Tristan is an awkward young man trying to woo the hand of the pretty Victoria who has no interest. When he hears she is getting married to a rival, he offers to prove his devotion and worth by fetching a falling star and returning with it for her birthday. He leaves the protective boundaries of the village of Wall and heads into the land of Stormhold where he encounters all sorts of magical and mysterious things, including unicorns, sky pirates, and most importantly, the true meaning of love.
When Tristan finds the star, it turns out to be a young maiden named Yvaine. She has no interest in becoming someone’s gift and is rather perturbed about being knocked out of the sky. What dislodges her is a magical jeweled necklace that determines the ruler of Stormhold. It flew out of the hands of the dying King and his sons now seek it to see who is the heir to the throne. Ghosts of the King’s sons also have a vested interest as they are stuck on Earth until the new King is crowned. The quest is made all the more difficult as Yvaine found the necklace lying next to her and put it on before leaving with Tristan.
The path home is made even more difficult as Tristan isn’t the only one who saw Yvaine fall from the sky. Three sister witches do as well and they also have plans to find her and bring her home although their reasons are sinister: when eaten, the heart of a star is a source of longevity and youth. Lamia takes the last they have and ventures out; however, each time she uses magic her appearance returns to her true state.

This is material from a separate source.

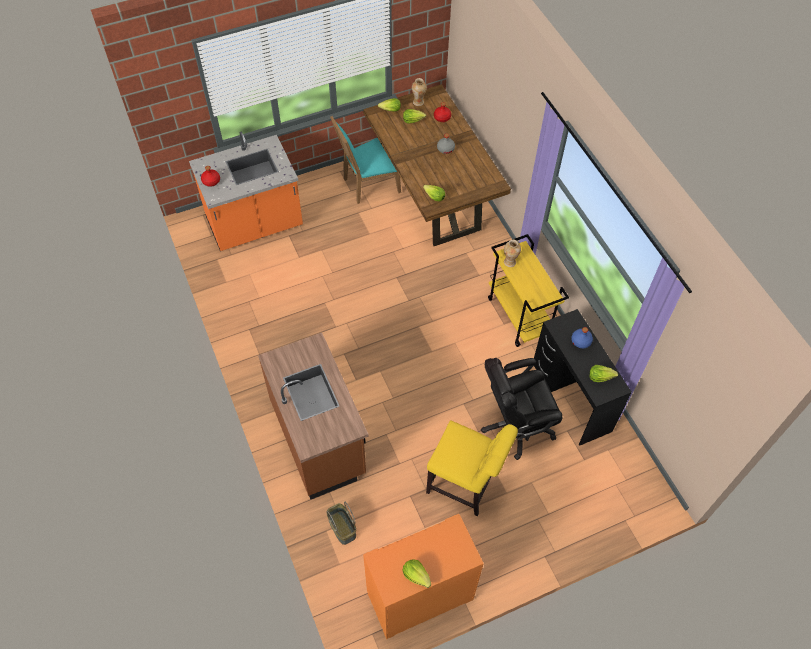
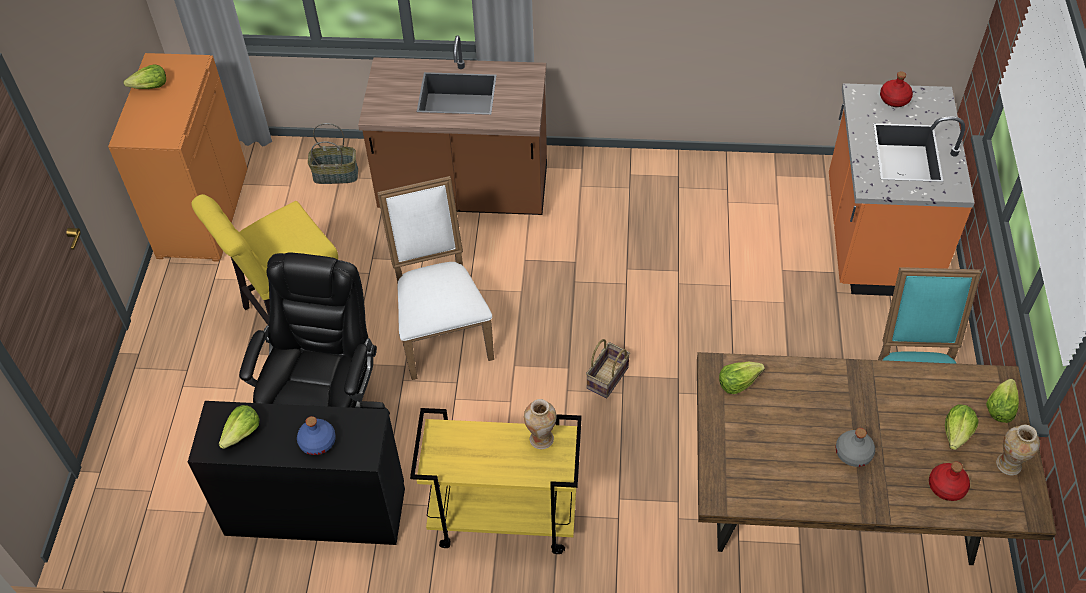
camera: 120 degrees right, 5 degrees down
(415, 306) = (607, 379): none -> basket
(430, 397) = (442, 331): none -> white chair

While all the elements of Stardust are very familiar archetypes from fantasy and fairy tales, they don’t come off as tired clichés. Of course, all the plot lines converge, but do so in a believable way. Vaughn and co-screenwriter Jane Goldman do justice to the graphic novel, although fans of it should know there are numerous changes. However, both Gaiman (“I think it's a lovely movie, and that it's a movie, not a book, and those places where they changed things to make it work as a movie, work just fine”) and Vess (“[they] have managed to capture the essence of the novel and then have skillfully edited as well as extended plot and characters where needed to transform those elements from one medium to another”) are quite fine with the results.
Every moment on screen works. It is so rare anymore when every line, every look of an actor, has purpose and isn’t filler. Michelle Pfieffer’s Lamia deserves to be added to the pantheon of movie witches. Robert DeNiro’s comedic turn as Captain Shakespeare is one of the funniest roles he’s had. Even smaller parts like Mark Williams as a goat turned human and pirates with one line are memorable.
Stardust is a grand fantasy adventure and one of the better films of the summer. Not only do I want to tell people to go see, I want to bring them. While rated PG-13, it’s a very good family film for most. Kids and kids-at-heart will enjoy it.